Because our system is based on plasticware, temperatures higher than 121°C cannot be used. A metal reactor system in a 96-well microplate format that is capable of withstanding much higher temperatures and pressures has been recently described [10]. However, fixed multiwell formats have the disadvantage that a single weighing or pipetting error can invalidate an entire plate, whereas in our system the samples are in individual replaceable tubes. iWALL automatically rejects any misweighed tubes before they enter the 96-well format. Furthermore, mild pretreatments (in terms pH, pressure, and temperature), that are within the constraints of a plasticware-based platform, are not only effective (Figs. 3, 5), but for economic reasons are also more likely be representative of pretreatments ultimately adopted at industrial scales.

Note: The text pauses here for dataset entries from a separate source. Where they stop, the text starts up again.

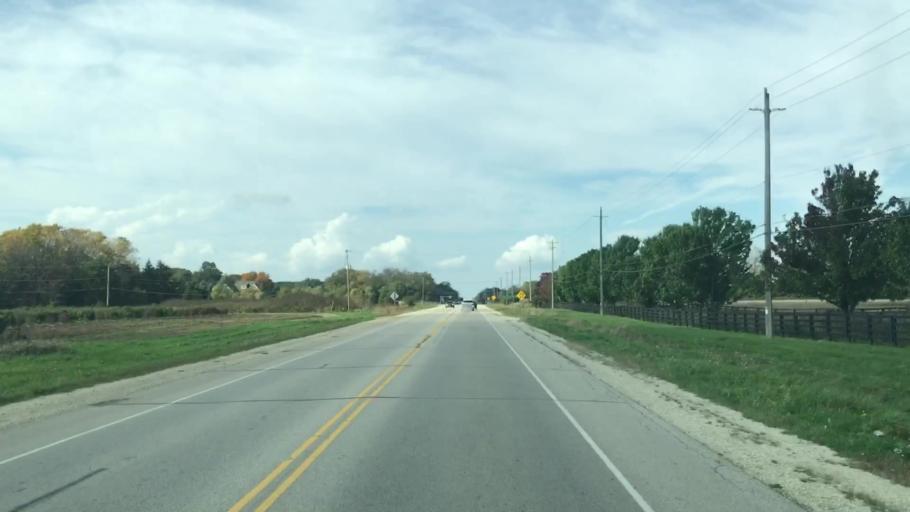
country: US
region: Wisconsin
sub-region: Ozaukee County
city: Mequon
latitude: 43.2215
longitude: -88.0356
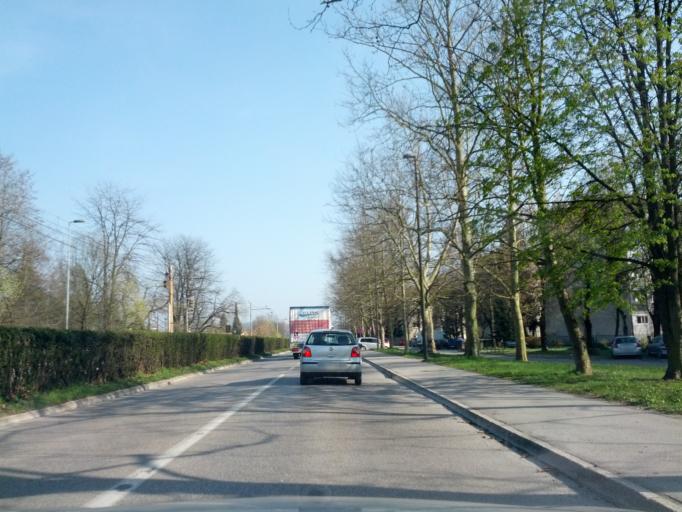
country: SI
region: Ljubljana
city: Ljubljana
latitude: 46.0768
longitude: 14.4901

Our system uses enzyme-based colorimetric assays of Glu and Xyl. The advantages of this method are its higher specificity than reducing sugar assays [10, 25] and its amenability to automation. Its main disadvantage is the inability to measure the less abundant biomass sugars, such as arabinose, galactose, and mannose, because specific assays for these sugars have not been developed.

This platform should be useful for several purposes. For example, as we show, it can be used to identify genes that affect digestibility in mutant populations of model plants such as Arabidopsis. It could also be used to screen accessions and collections of diverse plants (maize, switchgrass, Miscanthus, etc.) in order to identify promising germplasm for breeding programs to produce superior bioenergy feedstock plants. It could also be used to evaluate biomass plants grown under different agronomic conditions (fertilizer, irrigation, etc.) that might affect digestibility.